The issue of fairness has also featured in lawsuits brought by small businesses against some of the largest US banks. In one, law firm Rifkin Weiner Livingston, representing small business plaintiffs, alleged that on April 3, when the first round of the programme was launched, “Bank of America established gating restrictions that prioritised access to the PPP loans to its lending clients and denied access to certain depository clients and other small businesses,” according to a statement. 

However, on April 10, the examining magistrate, Stephanie Gallagher, while recognising in her ruling that “Bank of America’s rigid criteria have undoubtedly made it materially harder for some businesses to access the PPP,” dismissed the case because, among other things, there is nothing in the text of the Cares Act that allows private businesses to sue lenders.

Additionally, there is nothing in the text of the Cares Act that prohibits banks “considering other information when deciding from whom to accept applications, or in what order to process applications,” the document of her ruling said. 

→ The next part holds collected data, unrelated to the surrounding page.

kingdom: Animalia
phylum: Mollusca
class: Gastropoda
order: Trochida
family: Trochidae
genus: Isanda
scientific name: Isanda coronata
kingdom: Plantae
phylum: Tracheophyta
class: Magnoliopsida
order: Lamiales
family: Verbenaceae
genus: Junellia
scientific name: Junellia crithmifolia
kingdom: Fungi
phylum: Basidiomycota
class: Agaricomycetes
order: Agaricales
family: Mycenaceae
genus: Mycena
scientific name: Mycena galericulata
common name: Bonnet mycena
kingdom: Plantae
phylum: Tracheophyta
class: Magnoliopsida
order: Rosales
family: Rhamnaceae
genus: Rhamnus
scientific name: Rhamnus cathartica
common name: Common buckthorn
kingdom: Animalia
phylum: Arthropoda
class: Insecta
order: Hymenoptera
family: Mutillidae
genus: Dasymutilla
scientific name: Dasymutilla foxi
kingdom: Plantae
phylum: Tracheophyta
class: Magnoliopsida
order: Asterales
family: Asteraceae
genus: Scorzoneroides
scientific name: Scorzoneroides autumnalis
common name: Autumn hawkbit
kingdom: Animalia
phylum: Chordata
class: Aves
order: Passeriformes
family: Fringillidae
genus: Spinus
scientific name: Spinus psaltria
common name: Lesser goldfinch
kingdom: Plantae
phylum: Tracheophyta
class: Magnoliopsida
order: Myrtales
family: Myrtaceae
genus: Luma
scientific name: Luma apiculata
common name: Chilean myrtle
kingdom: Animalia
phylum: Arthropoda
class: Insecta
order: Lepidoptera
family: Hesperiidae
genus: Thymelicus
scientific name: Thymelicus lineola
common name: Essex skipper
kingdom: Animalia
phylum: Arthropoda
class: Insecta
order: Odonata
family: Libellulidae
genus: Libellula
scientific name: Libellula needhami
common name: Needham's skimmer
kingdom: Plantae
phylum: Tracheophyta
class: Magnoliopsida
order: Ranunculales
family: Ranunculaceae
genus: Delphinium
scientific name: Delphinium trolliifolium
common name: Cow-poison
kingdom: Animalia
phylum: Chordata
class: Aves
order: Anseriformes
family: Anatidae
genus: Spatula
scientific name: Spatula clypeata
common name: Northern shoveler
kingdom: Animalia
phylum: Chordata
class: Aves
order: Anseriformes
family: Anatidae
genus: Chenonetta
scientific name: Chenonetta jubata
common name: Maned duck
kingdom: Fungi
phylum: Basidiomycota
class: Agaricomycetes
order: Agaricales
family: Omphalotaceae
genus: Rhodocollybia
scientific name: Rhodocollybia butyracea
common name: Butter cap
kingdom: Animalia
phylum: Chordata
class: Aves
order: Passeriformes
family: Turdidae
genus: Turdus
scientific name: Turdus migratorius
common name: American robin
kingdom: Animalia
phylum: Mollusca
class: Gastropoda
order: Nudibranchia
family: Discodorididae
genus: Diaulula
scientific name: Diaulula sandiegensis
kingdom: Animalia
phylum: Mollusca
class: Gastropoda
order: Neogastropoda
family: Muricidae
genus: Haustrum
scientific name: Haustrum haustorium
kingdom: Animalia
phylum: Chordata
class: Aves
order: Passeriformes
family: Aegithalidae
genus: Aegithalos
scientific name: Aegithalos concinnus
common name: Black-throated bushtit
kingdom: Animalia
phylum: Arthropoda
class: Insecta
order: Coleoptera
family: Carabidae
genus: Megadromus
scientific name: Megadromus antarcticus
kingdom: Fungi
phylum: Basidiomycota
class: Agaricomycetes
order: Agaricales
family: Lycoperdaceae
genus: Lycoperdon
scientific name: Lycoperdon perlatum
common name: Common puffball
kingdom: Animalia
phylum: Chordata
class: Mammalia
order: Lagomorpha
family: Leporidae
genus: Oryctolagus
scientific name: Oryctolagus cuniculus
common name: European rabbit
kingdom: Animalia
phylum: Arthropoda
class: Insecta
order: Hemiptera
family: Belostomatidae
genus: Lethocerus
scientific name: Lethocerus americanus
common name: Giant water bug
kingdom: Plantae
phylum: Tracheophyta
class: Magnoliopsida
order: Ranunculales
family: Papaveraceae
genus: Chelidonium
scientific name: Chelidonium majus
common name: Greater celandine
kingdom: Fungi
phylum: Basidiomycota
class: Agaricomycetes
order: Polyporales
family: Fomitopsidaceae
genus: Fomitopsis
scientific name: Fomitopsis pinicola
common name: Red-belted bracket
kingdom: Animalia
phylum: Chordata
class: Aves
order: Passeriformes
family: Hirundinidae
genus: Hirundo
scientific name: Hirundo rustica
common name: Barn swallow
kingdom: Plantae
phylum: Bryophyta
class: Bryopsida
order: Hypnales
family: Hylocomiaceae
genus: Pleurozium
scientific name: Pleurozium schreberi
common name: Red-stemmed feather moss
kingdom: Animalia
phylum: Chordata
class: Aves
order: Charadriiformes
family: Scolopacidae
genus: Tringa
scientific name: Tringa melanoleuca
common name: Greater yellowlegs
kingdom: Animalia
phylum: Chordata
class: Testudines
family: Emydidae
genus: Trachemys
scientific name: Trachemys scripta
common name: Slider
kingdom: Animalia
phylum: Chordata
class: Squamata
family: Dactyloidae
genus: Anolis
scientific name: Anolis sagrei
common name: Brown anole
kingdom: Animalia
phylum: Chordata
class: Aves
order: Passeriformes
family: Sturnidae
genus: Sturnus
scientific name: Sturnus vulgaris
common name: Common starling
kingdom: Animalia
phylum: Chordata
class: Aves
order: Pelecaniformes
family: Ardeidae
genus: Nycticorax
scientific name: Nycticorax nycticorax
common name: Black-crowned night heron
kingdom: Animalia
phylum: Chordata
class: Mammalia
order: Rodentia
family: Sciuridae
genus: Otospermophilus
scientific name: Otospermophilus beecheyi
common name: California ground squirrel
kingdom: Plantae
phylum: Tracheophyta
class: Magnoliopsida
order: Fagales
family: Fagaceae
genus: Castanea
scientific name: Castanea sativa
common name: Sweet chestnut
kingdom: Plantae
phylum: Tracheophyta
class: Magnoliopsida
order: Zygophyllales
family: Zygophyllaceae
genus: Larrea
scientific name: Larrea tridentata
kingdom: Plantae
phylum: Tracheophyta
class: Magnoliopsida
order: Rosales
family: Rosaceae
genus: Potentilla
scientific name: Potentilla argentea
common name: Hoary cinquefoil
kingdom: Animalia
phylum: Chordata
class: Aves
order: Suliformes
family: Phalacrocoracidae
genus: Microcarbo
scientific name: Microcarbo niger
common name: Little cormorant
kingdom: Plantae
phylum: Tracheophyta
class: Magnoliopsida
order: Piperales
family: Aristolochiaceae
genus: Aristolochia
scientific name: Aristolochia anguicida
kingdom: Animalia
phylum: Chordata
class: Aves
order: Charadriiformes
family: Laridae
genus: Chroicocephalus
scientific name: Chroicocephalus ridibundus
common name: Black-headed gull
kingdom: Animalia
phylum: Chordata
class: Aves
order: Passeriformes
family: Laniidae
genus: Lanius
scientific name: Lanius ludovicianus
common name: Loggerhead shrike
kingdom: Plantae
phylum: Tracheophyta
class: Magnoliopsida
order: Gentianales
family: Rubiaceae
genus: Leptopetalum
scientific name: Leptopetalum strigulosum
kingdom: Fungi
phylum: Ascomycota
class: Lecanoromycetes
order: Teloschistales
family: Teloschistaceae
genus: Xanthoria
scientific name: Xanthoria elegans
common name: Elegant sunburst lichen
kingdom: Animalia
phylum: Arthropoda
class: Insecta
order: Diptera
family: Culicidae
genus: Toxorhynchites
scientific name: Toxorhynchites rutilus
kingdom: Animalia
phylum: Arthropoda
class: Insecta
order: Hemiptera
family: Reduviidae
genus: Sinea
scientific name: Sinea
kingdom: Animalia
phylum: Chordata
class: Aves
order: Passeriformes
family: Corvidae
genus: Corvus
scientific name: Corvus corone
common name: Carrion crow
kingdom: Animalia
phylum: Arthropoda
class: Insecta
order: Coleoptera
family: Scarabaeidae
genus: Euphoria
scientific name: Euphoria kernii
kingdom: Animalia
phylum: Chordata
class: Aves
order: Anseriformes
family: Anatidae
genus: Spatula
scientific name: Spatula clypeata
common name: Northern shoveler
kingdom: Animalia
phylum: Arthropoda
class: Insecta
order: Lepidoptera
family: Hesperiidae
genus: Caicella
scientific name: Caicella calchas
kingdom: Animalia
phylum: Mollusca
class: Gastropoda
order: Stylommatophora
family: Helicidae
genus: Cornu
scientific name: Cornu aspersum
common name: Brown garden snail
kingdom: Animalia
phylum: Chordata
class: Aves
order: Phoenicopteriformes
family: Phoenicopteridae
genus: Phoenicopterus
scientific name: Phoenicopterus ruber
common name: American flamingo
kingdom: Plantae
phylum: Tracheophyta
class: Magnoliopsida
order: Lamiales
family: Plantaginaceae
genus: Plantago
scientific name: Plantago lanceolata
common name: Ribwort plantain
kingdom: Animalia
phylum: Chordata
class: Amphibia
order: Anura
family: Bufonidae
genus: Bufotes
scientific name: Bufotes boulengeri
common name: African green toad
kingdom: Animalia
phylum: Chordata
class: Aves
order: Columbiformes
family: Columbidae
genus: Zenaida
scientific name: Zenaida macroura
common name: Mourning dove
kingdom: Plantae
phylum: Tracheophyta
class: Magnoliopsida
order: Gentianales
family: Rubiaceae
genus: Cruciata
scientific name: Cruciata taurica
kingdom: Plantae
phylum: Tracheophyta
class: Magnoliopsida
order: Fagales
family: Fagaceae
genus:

Columbia Law School's Ms Judge raises another issue: “One of the challenges is that even though many of the banks were effective as intermediaries in getting money out quickly, they have their relationships and their infrastructure, with their apps and their credit cards. We can’t expect them to make loans equitably when they already have strong economic incentives not to do this.”

More loans distributed

A backlash was not long in coming. After analysis by the Wall Street Journal revealed that an estimated 200 public companies obtained large PPP loans, other US media outlets published the names of some of the companies and a few decided to return the money. 

There have been some improvements in the second round of the programme, with more loans of smaller amounts, being distributed. After media criticism of their allegedly meagre participation in the first round, BofA and Wells Fargo significantly increased the number of PPP loans they processed in round two, and also announced that they would donate all the SBA fees that they earn for originating the loans to small businesses and charities. BofA said on May 4, after just one week of the second round of the programme, that it had processed 250,000 small business applications, most from businesses with fewer than 100 employees and most for loans of less than $350,000. 

Economists and academics argue that banks played a role in the PPP's fairness issues. But the fundamental flaw in the programme’s design made banks the face of the problem and shoulder blame that was not entirely theirs. “One of the issues that I think Covid-19 lays bare is that the overall resilience of the economy depends in part on the capacity of the government to help the system to heal,” says Ms Judge. 

That means, she adds, not only the ability of Congress to act quickly but also asks: “Do the bureaucrats have the knowledge and skills to implement [such programmes] effectively? That is something that we have undervalued and that needs to be heard.”